His only senior appearance for Grimsby came in the Football League Trophy clash with Morecambe in which Palmer replaced Simon Francis in the 87th minute of play. The game went on to extra time, with Morecambe winning on a penalty shootout. This would be the only time Jermaine would appear on the Grimsby team sheet and after seeing the rest of the season out in the reserves he was released from his contract at the end of the 2005–06 season.

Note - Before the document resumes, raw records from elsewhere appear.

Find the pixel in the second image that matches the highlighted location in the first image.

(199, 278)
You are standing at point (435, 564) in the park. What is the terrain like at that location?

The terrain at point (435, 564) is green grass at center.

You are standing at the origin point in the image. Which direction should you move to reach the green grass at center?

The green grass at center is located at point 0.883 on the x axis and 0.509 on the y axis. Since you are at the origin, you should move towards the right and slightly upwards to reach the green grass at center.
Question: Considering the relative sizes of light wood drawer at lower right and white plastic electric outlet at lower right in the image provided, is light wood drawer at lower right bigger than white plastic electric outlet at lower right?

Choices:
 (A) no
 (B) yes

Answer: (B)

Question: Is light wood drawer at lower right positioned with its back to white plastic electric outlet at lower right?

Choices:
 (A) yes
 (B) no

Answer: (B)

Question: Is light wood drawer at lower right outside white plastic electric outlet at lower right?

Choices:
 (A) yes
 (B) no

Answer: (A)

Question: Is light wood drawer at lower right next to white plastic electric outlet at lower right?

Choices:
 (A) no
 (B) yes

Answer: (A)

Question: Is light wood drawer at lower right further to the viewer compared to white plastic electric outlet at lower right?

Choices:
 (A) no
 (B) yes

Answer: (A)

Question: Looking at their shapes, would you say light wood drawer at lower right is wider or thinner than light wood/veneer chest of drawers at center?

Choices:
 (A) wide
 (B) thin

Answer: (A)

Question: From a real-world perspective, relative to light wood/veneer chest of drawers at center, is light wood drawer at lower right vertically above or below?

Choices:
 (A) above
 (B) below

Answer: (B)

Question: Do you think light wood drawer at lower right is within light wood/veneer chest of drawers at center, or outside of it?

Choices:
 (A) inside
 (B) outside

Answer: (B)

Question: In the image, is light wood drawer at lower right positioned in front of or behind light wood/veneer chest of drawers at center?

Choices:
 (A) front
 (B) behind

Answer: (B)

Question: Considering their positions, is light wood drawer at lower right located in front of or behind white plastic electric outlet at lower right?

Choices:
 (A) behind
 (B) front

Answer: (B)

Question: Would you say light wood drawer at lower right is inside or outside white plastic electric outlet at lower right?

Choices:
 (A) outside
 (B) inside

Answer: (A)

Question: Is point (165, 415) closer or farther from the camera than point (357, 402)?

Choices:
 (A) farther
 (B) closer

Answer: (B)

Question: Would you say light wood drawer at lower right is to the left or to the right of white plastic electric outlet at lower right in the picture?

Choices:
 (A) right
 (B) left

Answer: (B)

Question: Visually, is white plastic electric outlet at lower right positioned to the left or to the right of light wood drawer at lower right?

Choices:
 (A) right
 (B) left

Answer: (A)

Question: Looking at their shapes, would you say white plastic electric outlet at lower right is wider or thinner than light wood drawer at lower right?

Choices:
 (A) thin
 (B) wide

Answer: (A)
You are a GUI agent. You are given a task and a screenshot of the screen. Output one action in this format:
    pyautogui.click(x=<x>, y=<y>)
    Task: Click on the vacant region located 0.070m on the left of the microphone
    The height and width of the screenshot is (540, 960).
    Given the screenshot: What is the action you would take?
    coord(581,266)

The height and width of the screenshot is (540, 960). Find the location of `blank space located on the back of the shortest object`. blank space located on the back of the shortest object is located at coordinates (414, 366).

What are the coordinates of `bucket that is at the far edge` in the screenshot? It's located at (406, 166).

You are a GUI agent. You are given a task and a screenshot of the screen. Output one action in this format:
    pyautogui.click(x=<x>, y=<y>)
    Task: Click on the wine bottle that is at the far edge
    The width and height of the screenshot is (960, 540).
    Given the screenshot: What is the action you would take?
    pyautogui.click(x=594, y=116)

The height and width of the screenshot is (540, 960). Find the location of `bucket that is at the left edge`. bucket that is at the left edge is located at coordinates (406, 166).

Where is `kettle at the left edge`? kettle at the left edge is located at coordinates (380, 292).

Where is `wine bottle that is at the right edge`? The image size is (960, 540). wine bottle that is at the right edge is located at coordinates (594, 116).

Since leaving the club, Palmer went on to move into the English non-league game, featuring for Worksop Town, Grantham Town, Hinckley United and Halesowen Town initially before joining Corby Town in December 2008. In March 2009 he moved to cash strapped Weymouth, where he played out the remaining Conference season with the club. In April 2009 due to the club being relegated to the Conference South he left the club. He eventually signed for Boston Town at the start of the 2009–10 season.

==Personal life==
Since leaving professional football in 2006, Palmer has held down many jobs, most notably a postman for Royal Mail, a delivery driver, youth worker and for companies Alstom and Bombardier. He also spent a spell as a youth team coach at Derby County.

==Career statistics==
Source:

| Club | Season | League |  |  | FA Cup |  | League Cup |  | Other^{[A]} |  | Total |  |
| Division | Apps | Goals | Apps | Goals | Apps | Goals | Apps | Goals | Apps | Goals |
| Stoke City | 2003–04 | First Division | 3 | 0 | 0 | 0 | 0 | 0 | 0 | 0 | 3 | 0 |
| 2004–05 | Championship | 1 | 0 | 0 | 0 | 0 | 0 | 0 | 0 | 1 | 0 |
| Grimsby Town | 2005–06 | League Two | 0 | 0 | 0 | 0 | 0 | 0 | 1 | 0 | 1 | 0 |
| Career Total |  |  | 4 | 0 | 0 | 0 | 0 | 0 | 1 | 0 | 5 | 0 |

A. The "Other" column constitutes appearances and goals in the Football League Trophy.